Prior to the 2021 Raidió Teilifís Éireann (RTÉ) and its predecessor national broadcasters, had participated in the Eurovision Song Contest representing Ireland 52 times since RÉ's first entry in . Ireland has won the contest a record seven times in total. The country's first win came in 1970, with then-18-year-old Dana winning with "All Kinds of Everything". Ireland holds the record for being the only country to win the contest three times in a row (in 1992, 1993 and 1994), as well as having the only three-time winner (Johnny Logan, who won in 1980 as a singer, 1987 as a singer-songwriter, and again in 1992 as a songwriter). In 2011 and 2012, Jedward represented the nation for two consecutive years, managing to qualify to the final both times and achieve Ireland's highest position in the contest since 2000, placing eighth in 2011 with the song "Lipstick". However, in 2013, despite managing to qualify to the final, Ryan Dolan and his song "Only Love Survives" placed last in the final. The Irish entries from 2014 to 2017 all failed to qualify for the final. Ireland once again qualified for the final in 2018 with the song Together performed by Ryan O'Shaughnessy, placing 16th in the grand final. However, in 2019, Ireland once again failed to qualify for the final, placing last in the second semi-final with Sarah McTernan and the song "22".

==Before Eurovision==

===Internal selection===
On 17 December 2020, RTÉ announced that they had again internally selected Lesley Roy to represent Ireland in Rotterdam. The song, entitled "Maps", was released on 26 February 2021. The song was written by Roy, Lukas Hällgren, Philip Strand and Emelie Eriksson.

== At Eurovision ==
According to Eurovision rules, all nations with the exceptions of the host country and the "Big Five" (France, Germany, Italy, Spain and the United Kingdom) are required to qualify from one of two semi-finals in order to compete in the final; the top ten countries from each semi-final progress to the final.
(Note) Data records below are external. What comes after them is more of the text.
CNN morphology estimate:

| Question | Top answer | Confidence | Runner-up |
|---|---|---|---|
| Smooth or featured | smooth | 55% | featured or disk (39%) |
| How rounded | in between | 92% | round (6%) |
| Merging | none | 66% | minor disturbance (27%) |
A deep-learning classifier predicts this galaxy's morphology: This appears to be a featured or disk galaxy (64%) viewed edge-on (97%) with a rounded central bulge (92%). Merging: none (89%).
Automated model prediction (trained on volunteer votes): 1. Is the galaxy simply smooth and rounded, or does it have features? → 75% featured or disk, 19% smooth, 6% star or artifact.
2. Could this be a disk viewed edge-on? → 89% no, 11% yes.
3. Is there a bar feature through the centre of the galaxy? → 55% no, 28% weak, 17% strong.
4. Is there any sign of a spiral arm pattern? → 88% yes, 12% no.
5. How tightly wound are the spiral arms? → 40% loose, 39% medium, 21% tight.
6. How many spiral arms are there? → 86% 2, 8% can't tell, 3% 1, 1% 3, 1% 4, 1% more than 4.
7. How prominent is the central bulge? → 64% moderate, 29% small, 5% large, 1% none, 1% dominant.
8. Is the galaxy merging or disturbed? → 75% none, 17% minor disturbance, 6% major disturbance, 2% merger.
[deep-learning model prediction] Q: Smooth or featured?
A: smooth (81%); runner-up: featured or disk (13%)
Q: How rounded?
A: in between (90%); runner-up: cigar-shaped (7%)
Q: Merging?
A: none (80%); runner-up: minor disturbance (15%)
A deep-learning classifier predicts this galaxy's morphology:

The European Broadcasting Union (EBU) split up the competing countries into six different pots based on voting patterns from previous contests, with countries with favourable voting histories put into the same pot. For the 2021 contest, the semi-final allocation draw held for 2020 which was held on 28 January 2020, was used. Ireland was placed into the first semi-final, which was held on 18 May 2021, and performed in the first half of the show.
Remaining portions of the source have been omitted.